In the world around us processes appear to follow a certain time-direction: dandelions eventually turn into blowballs. However, the quantum realm does not play by the same rules. Physicists from the University of Vienna and IQOQI Vienna have now shown that for certain quantum systems the time-direction of processes can be reversed. This demonstration of a so-called rewinding protocol has been published in the Journal "Optica".
Everyday life is full of changes that are well understood, yet practically impossible to reverse, for example, the metamorphosis of a dandelion into a blowball. However, one could imagine undoing this transformation, step by step, if one knew precisely how each molecule in the plant moved in time.
In the quantum realm the problem gets even trickier: one of the core principles of quantum physics is that simply observing a system causes it to change. This makes it impossible, even in principle, to track a system's change in time and reverse the process.
However, at the same time, the laws of quantum mechanics also open up new possibilities such as universal rewinding protocols.
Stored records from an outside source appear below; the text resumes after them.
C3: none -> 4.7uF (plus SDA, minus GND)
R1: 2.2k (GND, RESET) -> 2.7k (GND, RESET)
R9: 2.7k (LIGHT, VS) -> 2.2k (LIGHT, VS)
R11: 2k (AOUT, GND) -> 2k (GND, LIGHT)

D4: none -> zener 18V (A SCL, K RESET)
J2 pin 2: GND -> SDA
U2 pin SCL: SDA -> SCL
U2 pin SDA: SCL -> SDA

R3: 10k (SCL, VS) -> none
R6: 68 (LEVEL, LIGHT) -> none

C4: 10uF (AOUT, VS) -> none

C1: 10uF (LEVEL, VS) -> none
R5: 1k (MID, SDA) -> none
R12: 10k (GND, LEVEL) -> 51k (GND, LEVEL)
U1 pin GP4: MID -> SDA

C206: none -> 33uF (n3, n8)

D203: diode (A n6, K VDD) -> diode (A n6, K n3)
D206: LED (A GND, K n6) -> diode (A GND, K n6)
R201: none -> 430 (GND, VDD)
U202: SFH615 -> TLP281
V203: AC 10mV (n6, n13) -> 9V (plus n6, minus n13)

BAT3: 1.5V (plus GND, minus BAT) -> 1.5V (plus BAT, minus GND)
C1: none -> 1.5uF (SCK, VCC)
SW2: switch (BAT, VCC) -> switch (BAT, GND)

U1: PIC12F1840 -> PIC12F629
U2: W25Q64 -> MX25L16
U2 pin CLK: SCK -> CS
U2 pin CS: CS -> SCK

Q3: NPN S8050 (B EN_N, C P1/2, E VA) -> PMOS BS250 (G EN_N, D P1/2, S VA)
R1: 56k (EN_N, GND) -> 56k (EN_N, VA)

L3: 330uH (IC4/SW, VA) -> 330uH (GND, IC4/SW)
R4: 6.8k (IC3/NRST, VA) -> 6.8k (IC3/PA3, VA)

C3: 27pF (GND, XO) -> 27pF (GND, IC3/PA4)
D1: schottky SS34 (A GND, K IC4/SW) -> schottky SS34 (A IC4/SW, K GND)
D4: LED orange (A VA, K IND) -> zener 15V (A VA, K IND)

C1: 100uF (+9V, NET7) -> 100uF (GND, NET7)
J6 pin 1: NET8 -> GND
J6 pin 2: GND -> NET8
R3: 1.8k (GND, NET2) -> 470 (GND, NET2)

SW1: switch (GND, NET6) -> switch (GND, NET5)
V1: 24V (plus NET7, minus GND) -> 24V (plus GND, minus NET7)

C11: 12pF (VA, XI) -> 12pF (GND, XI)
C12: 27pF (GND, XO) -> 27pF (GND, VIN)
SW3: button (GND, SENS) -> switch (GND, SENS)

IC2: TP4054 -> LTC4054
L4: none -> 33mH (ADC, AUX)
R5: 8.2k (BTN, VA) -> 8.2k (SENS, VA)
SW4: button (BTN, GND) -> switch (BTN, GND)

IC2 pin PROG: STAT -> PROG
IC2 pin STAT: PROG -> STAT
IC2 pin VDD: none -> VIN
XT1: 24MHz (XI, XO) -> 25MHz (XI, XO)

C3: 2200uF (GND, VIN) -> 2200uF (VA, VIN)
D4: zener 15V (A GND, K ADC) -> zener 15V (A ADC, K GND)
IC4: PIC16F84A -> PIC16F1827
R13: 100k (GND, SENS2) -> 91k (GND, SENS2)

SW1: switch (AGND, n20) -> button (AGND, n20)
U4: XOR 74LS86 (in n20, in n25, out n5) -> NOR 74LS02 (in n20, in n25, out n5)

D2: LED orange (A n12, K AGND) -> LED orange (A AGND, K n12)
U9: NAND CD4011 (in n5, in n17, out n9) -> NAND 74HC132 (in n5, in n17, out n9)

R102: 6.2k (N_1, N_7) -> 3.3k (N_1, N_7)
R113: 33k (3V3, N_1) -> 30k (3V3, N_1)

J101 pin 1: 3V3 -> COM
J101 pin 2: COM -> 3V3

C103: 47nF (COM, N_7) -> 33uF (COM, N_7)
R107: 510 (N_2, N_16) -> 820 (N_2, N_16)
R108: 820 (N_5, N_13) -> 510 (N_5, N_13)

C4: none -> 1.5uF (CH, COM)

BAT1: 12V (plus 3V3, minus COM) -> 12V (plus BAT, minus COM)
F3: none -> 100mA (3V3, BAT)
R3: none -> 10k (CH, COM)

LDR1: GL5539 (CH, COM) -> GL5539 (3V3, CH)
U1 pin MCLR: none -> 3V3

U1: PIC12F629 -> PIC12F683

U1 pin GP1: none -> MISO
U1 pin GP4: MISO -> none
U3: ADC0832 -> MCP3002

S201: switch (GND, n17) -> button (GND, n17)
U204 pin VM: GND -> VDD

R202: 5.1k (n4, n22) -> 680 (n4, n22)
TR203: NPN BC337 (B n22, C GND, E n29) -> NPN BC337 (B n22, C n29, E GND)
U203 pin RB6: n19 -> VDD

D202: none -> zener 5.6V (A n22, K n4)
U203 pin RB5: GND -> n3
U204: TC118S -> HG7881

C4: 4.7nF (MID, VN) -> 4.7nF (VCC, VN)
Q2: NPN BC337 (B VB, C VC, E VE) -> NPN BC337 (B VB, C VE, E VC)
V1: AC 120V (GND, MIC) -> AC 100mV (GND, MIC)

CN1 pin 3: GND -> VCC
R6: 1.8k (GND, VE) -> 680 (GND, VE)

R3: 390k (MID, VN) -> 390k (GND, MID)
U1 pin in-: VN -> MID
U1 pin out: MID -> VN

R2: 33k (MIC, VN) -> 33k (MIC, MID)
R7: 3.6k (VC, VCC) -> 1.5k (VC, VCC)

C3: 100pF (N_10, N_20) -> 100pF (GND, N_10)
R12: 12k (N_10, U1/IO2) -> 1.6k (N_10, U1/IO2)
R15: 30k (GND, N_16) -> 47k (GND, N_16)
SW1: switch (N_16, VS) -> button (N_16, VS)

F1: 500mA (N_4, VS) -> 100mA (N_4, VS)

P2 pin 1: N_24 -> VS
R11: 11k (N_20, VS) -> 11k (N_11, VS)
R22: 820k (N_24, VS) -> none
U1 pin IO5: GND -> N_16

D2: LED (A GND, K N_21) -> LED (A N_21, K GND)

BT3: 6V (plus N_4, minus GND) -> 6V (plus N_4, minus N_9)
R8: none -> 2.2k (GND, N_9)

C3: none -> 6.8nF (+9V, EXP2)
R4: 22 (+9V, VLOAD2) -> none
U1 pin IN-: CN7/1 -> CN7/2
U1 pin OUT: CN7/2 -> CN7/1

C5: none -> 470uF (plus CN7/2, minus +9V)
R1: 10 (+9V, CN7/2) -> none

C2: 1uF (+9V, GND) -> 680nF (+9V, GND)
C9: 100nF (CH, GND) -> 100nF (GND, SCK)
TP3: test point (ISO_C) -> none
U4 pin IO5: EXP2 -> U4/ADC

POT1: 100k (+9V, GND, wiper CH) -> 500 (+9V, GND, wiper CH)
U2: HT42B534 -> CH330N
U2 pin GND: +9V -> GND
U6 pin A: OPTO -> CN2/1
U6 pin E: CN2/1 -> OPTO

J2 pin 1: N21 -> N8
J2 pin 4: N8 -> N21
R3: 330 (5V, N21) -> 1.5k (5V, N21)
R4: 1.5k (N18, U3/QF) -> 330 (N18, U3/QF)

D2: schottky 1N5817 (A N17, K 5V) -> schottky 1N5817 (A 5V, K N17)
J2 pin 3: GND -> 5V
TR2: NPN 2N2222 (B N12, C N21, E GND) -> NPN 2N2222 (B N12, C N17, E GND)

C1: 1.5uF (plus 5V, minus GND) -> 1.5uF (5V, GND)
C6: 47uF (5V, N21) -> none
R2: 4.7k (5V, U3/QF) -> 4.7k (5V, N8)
These allow for reversing changes in a quantum system without knowing what they were.
In a collaboration between the University of Vienna and IQOQI Vienna, experimental physicists headed by Philip Walther have successfully implemented such a universal rewinding protocol developed by theoretical physicists led by Miguel Navascués.
Combining this novel theoretical protocol with an intricate optical setup, the group showed that it is indeed possible to revert changes of a quantum system. For this, they employed ultra-fast optical fibre components and free-space interferometers arranged as a quantum switch. They successfully reversed the time evolution of a single photon without knowing how it changed in time, or even what its initial and final states were.
"Remarkably, this protocol does not even require the nature of the interactions with the quantum system to be known", says Peter Schiansky, first author of the publication in "Optica".
Their universal rewinding protocol is optimally efficient in its runtime and can be extended to succeed with arbitrarily high probability.
The proof that rewinding protocols exist in this general form and that they are technically feasible contributes to our understanding of fundamental quantum mechanics. In the future, these protocols could become a useful tool in quantum information technologies.